There’s work to do halting this crash so let’s get fizzy
30th November 2008: Article for The Sunday Times by Jesse Norman
Now we know that UK economic growth has not been achieved in a genuinely sustainable and long-term way. On the contrary, it has been driven forward by four booms over the past decade: in government spending, in immigration, in house price inflation and in personal debt.
These booms have been episodic in character. They have washed through the British economy. And with relatively little positive effect on fundamental drivers of prosperity such as education and infrastructure, they have left us with no savings culture, a bloated public sector and a legacy of £1.5 trillion in personal debt, over and above the dire state of the public finances.
Far from abolishing the normal cycle of boom and bust, then, the government has presided over a huge expansion in demand which has only served to defer economic reality, and to worsen its effects. It has hopelessly failed.
However, the present crisis has hardly been kind to the Tories. They have seen the final parts of the Thatcher economic settlement swept away. If they win the next election, they will have an enormous job to put the country back on the right track.
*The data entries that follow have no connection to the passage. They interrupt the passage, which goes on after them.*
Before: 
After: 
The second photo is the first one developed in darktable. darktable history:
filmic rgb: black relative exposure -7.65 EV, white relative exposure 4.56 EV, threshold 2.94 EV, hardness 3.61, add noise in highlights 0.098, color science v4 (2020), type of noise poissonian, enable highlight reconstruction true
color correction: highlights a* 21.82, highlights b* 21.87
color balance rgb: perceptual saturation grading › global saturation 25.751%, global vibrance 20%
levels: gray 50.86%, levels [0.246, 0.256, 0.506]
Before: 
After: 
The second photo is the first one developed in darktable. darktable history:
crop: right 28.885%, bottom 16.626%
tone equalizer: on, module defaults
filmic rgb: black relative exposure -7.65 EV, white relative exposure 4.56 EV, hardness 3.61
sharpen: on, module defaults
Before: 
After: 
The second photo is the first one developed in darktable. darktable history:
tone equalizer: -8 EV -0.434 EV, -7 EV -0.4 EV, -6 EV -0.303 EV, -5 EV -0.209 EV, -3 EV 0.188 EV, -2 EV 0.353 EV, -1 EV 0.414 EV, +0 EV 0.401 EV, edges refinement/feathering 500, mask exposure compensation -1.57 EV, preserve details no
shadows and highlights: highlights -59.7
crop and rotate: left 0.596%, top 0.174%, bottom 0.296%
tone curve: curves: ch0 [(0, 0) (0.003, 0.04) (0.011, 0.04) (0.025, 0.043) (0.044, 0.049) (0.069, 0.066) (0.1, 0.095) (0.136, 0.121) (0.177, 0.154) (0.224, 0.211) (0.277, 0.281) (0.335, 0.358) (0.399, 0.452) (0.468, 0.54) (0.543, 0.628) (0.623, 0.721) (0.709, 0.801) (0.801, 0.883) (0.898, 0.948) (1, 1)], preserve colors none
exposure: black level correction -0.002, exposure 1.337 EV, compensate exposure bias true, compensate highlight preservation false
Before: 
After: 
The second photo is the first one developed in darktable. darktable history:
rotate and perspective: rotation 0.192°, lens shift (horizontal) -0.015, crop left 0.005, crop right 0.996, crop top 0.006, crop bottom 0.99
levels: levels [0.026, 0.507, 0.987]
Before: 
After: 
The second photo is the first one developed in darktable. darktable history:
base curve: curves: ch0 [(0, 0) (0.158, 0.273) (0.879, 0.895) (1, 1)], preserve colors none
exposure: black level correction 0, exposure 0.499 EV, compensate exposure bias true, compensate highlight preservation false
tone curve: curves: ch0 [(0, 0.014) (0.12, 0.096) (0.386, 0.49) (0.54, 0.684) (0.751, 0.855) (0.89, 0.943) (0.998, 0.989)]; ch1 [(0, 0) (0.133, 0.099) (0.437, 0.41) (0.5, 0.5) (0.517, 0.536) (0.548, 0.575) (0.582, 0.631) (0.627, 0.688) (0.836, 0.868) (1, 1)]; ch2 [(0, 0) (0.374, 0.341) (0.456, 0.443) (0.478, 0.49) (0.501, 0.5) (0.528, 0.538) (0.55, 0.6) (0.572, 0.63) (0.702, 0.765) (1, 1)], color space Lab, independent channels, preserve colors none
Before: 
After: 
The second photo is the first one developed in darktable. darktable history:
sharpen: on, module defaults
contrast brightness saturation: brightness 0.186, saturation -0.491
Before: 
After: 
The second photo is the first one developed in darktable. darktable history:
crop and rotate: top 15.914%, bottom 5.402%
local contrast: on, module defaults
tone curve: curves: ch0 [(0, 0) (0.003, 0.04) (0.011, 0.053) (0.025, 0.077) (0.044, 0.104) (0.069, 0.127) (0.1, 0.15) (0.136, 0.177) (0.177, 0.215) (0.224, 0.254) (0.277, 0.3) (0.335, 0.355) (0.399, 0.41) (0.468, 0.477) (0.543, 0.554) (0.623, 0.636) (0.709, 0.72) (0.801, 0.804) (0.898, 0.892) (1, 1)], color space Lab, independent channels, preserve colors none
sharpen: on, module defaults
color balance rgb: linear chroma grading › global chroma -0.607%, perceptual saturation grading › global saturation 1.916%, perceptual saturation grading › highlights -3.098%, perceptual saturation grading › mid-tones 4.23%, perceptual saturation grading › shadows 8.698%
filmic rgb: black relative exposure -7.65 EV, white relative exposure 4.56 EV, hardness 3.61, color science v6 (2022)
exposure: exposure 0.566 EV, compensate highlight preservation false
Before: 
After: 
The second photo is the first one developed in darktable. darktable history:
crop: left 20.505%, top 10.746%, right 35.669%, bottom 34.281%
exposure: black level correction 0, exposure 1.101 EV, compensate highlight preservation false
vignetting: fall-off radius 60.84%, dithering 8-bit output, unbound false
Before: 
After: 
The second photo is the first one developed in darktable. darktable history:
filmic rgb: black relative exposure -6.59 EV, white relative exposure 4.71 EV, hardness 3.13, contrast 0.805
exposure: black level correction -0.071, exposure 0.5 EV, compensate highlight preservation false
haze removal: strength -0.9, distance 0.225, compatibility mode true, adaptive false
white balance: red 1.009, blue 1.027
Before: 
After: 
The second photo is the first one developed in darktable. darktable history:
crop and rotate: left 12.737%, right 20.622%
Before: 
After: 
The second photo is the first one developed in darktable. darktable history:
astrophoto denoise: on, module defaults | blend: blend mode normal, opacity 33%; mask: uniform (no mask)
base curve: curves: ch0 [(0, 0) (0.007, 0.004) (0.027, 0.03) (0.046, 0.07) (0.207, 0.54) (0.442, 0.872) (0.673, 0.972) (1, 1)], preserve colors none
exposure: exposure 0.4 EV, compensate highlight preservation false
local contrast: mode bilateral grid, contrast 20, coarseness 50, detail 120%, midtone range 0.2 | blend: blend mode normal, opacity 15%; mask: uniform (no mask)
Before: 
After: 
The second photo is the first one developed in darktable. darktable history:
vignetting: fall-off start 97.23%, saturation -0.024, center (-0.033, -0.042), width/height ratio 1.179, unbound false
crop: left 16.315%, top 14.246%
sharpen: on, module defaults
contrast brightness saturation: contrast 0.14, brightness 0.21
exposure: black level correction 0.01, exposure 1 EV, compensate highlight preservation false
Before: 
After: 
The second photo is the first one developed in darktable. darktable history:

In a way, this is strangely liberating. The truth is that all bets are off. The fiscal rules have been suspended. The supposedly independent Bank of England has been remorselessly bullied from all sides. There is no growth. The very numbers themselves have been made unreliable by the volatility of economic change.
What we need, above all, is fresh thinking. In a new book called Compassionate Economics, to be published this week, I argue that this is a time to reexamine the fundamental basis of economic policy itself.
At present, British government is in the grip of a 1970s textbook economics that is far removed from the cutting edge of the discipline. Keynes once famously remarked that “practical men . . . are usually the slaves of some defunct economist”. This has been applied with a vengeance: a whole standard economic model has enslaved us.
This dismal gospel treats human beings as purely self-interested, endlessly calculating costs and benefits, and highly sensitive to marginal gains and losses. It regards the human world as static, not dynamic, as a world of fixed social engineering, not one of creation, discovery and competition. It is extremely mathematical and normally expressed not in language but in the equations of calculus and statistics.
It has served to legitimise much of the bad policy-making, centralisation and state growth that have weakened the UK economy. It makes the present government’s obsession with top-down tinkering and micro-management seem not merely legitimate but positively required. And at the same time it has encouraged a politically useful but unwise belief in unfettered financial markets.
This textbook economics has also permeated the public mind. The public understanding of human behaviour has increasingly reflected a standard view of man as perfectly rational, greedy and fearful. This in turn has fed into fears about excessive materialism, about “clone town” Britain, about loss of place and loss of identity.
The standard view is self-reinforcing. How, then, can we break out of this intellectual straitjacket? Compassionate Economics sets out a new economic agenda for the centre-right. This is one small contribution, and we are at the beginning of a far wider debate. Nevertheless, I think there are two key points.
First, we need to remind ourselves of the scope and limits of human nature. Don’t forget that, according to the old textbooks, the financial crash of 2008 could never have occurred. Aware of the potential risks, people would not have borrowed so much, banks would not have lent so much, the regulatory system would have been barely tested and the interbank and money markets would have continued to function without government support.
Yet that colossal crash did take place, markets did seize up, famous banks did cease to exist, the powers of government to manage economic disorder were stretched to breaking point and the human consequences are likely to be dire. As one eminent commentator noted, every important safeguard failed. No greater proof is needed of the limits of man’s economic rationality.
Thus we need to rethink the fundamentals from the bottom up. In particular, we need a much richer public conception of what human beings are: not economic automata but fizzing bundles of human capability and potential.
Second, we need to rediscover the social foundations of economic prosperity: independent institutions, a more nuanced blend of competition and cooperation and a greater emphasis on entrepreneurship broadly considered. These have been the basis for British economic success since the 17th century, if not longer.
What difference would this perspective have made to the recent crash? Well, it would have made all involved – politicians, regulators and bank executives – far more aware of how hard humans find it to assess risk, and of the human predisposition to prefer a benefit now and to discount or ignore future costs.
It would not have allowed those politicians, regulators and executives automatically to assume that markets can efficiently assess the credit-worthiness either of individuals or of banks. It would have understood from the outset the importance of the Bank of England’s standing as lender of last resort, a role that is inexplicable on the standard economic model, in which prices are always efficient and liquidations do not affect markets.
Finally, it would have had a far more realistic conception of the value of competition within financial services: as a means to greater efficiency and better allocation of resources, and not simply as a good in itself. The result would have been a far more sceptical and realistic attitude within government to the various booms.
The present economic crisis is a severe one. The stakes are high and will become higher still if there is a backlash not merely against current governments and policy but against the very ideas of capitalism and the market economy.We can survive and thrive if we use the present time as an opportunity to rethink and to build a national consensus as to the kind of economy and the kind of society we really want.